Regular exercise is one of the most important components of a healthy lifestyle. But there is one important caveat: as researchers from the Netherlands have found, the optimal duration and intensity of training for men and women are not the same. And if you are serious about celebrating your 90th birthday with a fun company of great-grandchildren, then sports should be properly planned taking into account such details (“Fitness versus age: how to train at 35, 45 and 55”).
Researchers at the Maastricht University Medical Center have monitored the physical activity of 8,000 men and women over the age of 60 for 22 years. As a result, it was concluded that the more actively men go in for sports, the higher their chances of living up to 90 years. Moreover, if a man trains for an average of 90 minutes daily, his chances increase by 39%.

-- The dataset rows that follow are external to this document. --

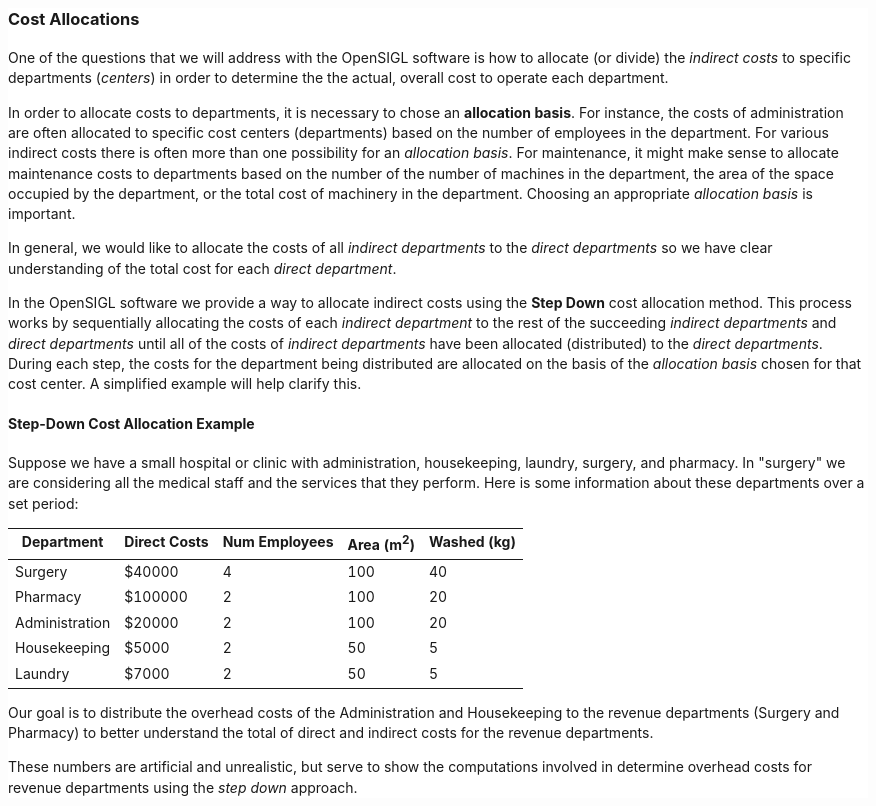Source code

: ### Cost Allocations

One of the questions that we will address with the OpenSIGL software is how to
allocate (or divide) the *indirect costs* to specific departments (*centers*)
in order to determine the the actual, overall cost to operate each department.

In order to allocate costs to departments, it is necessary to chose an
**allocation basis**.  For instance, the costs of administration are often
allocated to specific cost centers (departments) based on the number of
employees in the department.  For various indirect costs there is often more
than one possibility for an *allocation basis*.  For maintenance, it might
make sense to allocate maintenance costs to departments based on the number of
the number of machines in the department, the area of the space occupied by
the department, or the total cost of machinery in the department.  Choosing an
appropriate *allocation basis* is important.

In general, we would like to allocate the costs of all *indirect departments*
to the *direct departments* so we have clear understanding of the total cost
for each *direct department*.

In the OpenSIGL software we provide a way to allocate indirect costs using the
**Step Down** cost allocation method.  This process works by sequentially
allocating the costs of each *indirect department* to the rest of the
succeeding *indirect departments* and *direct departments* until all of the
costs of *indirect departments* have been allocated (distributed) to the
*direct departments*.  During each step, the costs for the department being
distributed are allocated on the basis of the *allocation basis* chosen for
that cost center.  A simplified example will help clarify this.

#### Step-Down Cost Allocation Example

Suppose we have a small hospital or clinic with administration, housekeeping,
laundry, surgery, and pharmacy.  In "surgery" we are considering all the
medical staff and the services that they perform.  Here is some information
about these departments over a set period:

| Department     | Direct Costs | Num Employees | Area (m<sup>2</sup>) | Washed (kg) |
|----------------|--------------|---------------|----------------------|-------------|
| Surgery        |       $40000 |             4 |                  100 |          40 |
| Pharmacy       |      $100000 |             2 |                  100 |          20 |
| Administration |       $20000 |             2 |                  100 |          20 |
| Housekeeping   |        $5000 |             2 |                   50 |           5 |
| Laundry        |        $7000 |             2 |                   50 |           5 |

Our goal is to distribute the overhead costs of the Administration and
Housekeeping to the revenue departments (Surgery and Pharmacy) to better
understand the total of direct and indirect costs for the revenue departments.

These numbers are artificial and unrealistic, but serve to show the
computations involved in determine overhead costs for revenue departments
using the *step down* approach.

With women, the situation is somewhat different: exercise is useful for them only if their training lasts no longer than an hour. So, for ladies who lead a fairly active lifestyle and performed a set of sports exercises for 30-60 minutes daily, the chance to live to 90 years increased by 21%, compared with those whose workouts lasted less than 30 minutes. Interestingly, the chances of the most active - spending more than 60 minutes on a daily basis - also declined. Scientists also noted that the maximum effect of training women receive as long as the exercise does not cause them pain ("Strength training for women: myths about huge muscles and the truth about health").
Researchers are still at a loss to name the reasons for such curious gender differences. There is an assumption that factors such as hormones, childbirth, genetic predisposition and lifestyle play an important role. Another interesting point: scientists also found that tall (at least 175 cm tall) and slender women are also more likely to live to 90 years old. However, height and weight do not affect the life expectancy of men.

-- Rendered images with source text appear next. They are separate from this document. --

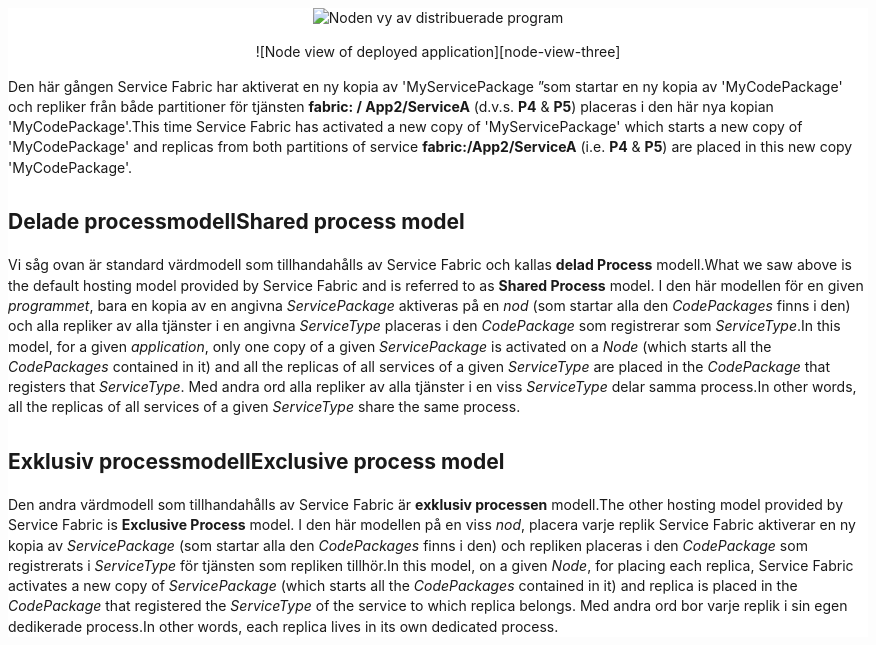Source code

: <span data-ttu-id="25d59-124"><center>
![Noden vy av distribuerade program][node-view-three]
</center></span><span class="sxs-lookup"><span data-stu-id="25d59-124"><center>
![Node view of deployed application][node-view-three]
</center></span></span>

<span data-ttu-id="25d59-125">Den här gången Service Fabric har aktiverat en ny kopia av 'MyServicePackage ”som startar en ny kopia av 'MyCodePackage' och repliker från både partitioner för tjänsten **fabric: / App2/ServiceA** (d.v.s. **P4** & **P5**) placeras i den här nya kopian 'MyCodePackage'.</span><span class="sxs-lookup"><span data-stu-id="25d59-125">This time Service Fabric has activated a new copy of 'MyServicePackage' which starts a new copy of 'MyCodePackage' and replicas from both partitions of service **fabric:/App2/ServiceA** (i.e. **P4** & **P5**) are placed in this new copy 'MyCodePackage'.</span></span>

## <a name="shared-process-model"></a><span data-ttu-id="25d59-126">Delade processmodell</span><span class="sxs-lookup"><span data-stu-id="25d59-126">Shared process model</span></span>
<span data-ttu-id="25d59-127">Vi såg ovan är standard värdmodell som tillhandahålls av Service Fabric och kallas **delad Process** modell.</span><span class="sxs-lookup"><span data-stu-id="25d59-127">What we saw above is the default hosting model provided by Service Fabric and is referred to as **Shared Process** model.</span></span> <span data-ttu-id="25d59-128">I den här modellen för en given *programmet*, bara en kopia av en angivna *ServicePackage* aktiveras på en *nod* (som startar alla den *CodePackages* finns i den) och alla repliker av alla tjänster i en angivna *ServiceType* placeras i den *CodePackage* som registrerar som *ServiceType*.</span><span class="sxs-lookup"><span data-stu-id="25d59-128">In this model, for a given *application*, only one copy of a given *ServicePackage* is activated on a *Node* (which starts all the *CodePackages* contained in it) and all the replicas of all services of a given  *ServiceType* are placed in the *CodePackage* that registers that *ServiceType*.</span></span> <span data-ttu-id="25d59-129">Med andra ord alla repliker av alla tjänster i en viss *ServiceType* delar samma process.</span><span class="sxs-lookup"><span data-stu-id="25d59-129">In other words, all the replicas of all services of a given *ServiceType* share the same process.</span></span>

## <a name="exclusive-process-model"></a><span data-ttu-id="25d59-130">Exklusiv processmodell</span><span class="sxs-lookup"><span data-stu-id="25d59-130">Exclusive process model</span></span>
<span data-ttu-id="25d59-131">Den andra värdmodell som tillhandahålls av Service Fabric är **exklusiv processen** modell.</span><span class="sxs-lookup"><span data-stu-id="25d59-131">The other hosting model provided by Service Fabric is **Exclusive Process** model.</span></span> <span data-ttu-id="25d59-132">I den här modellen på en viss *nod*, placera varje replik Service Fabric aktiverar en ny kopia av *ServicePackage* (som startar alla den *CodePackages* finns i den) och repliken placeras i den *CodePackage* som registrerats i *ServiceType* för tjänsten som repliken tillhör.</span><span class="sxs-lookup"><span data-stu-id="25d59-132">In this model, on a given *Node*, for placing each replica, Service Fabric activates a new copy of *ServicePackage* (which starts all the *CodePackages* contained in it) and replica is placed in the *CodePackage* that registered the *ServiceType* of the service to which replica belongs.</span></span> <span data-ttu-id="25d59-133">Med andra ord bor varje replik i sin egen dedikerade process.</span><span class="sxs-lookup"><span data-stu-id="25d59-133">In other words, each replica lives in its own dedicated process.</span></span> 


[node-view-one]: ./media/service-fabric-hosting-model/node-view-one.png
[node-view-two]: ./media/service-fabric-hosting-model/node-view-two.png
[node-view-three]: ./media/service-fabric-hosting-model/node-view-three.png
[node-view-four]: ./media/service-fabric-hosting-model/node-view-four.png
[node-view-five]: ./media/service-fabric-hosting-model/node-view-five.png
[node-view-six]: ./media/service-fabric-hosting-model/node-view-six.png
[a1]: service-fabric-application-model.md
[a2]: service-fabric-deploy-existing-app.md
[a3]: service-fabric-containers-overview.md
[a4]: service-fabric-package-apps.md
[a5]: service-fabric-deploy-remove-applications.md
[r1]: https://docs.microsoft.com/rest/api/servicefabric/sfclient-api-createservice
[c1]: https://docs.microsoft.com/dotnet/api/system.fabric.fabricclient.servicemanagementclient.createserviceasync
[c2]: https://docs.microsoft.com/dotnet/api/system.fabric.description.statelessservicedescription.instancecount
[p1]: https://docs.microsoft.com/powershell/servicefabric/vlatest/new-servicefabricservice
[p2]: https://docs.microsoft.com/powershell/servicefabric/vlatest/get-servicefabricservicedescription
[p3]: https://docs.microsoft.com/powershell/servicefabric/vlatest/get-servicefabricdeployedservicePackage
[p4]: https://docs.microsoft.com/powershell/servicefabric/vlatest/send-servicefabricdeployedservicepackagehealthreport
[p5]: https://docs.microsoft.com/powershell/servicefabric/vlatest/restart-servicefabricdeployedcodepackage
[p6]: https://docs.microsoft.com/powershell/servicefabric/vlatest/get-servicefabricdeployedservicetype
[p7]: https://docs.microsoft.com/powershell/servicefabric/vlatest/get-servicefabricdeployedreplica
[p8]: https://docs.microsoft.com/powershell/servicefabric/vlatest/get-servicefabricdeployedcodepackage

Another way to live a long and active life, according to Dutch scientists, is to always maintain the same weight that you had at 20 years old (minimal deviations, of course, are acceptable). Interestingly, the pattern also works only for women.
“Life expectancy has increased over the past few decades, but some developed countries are experiencing a plateau. This trend is likely associated with an increase in obesity and lack of sufficient physical activity,”the researchers note.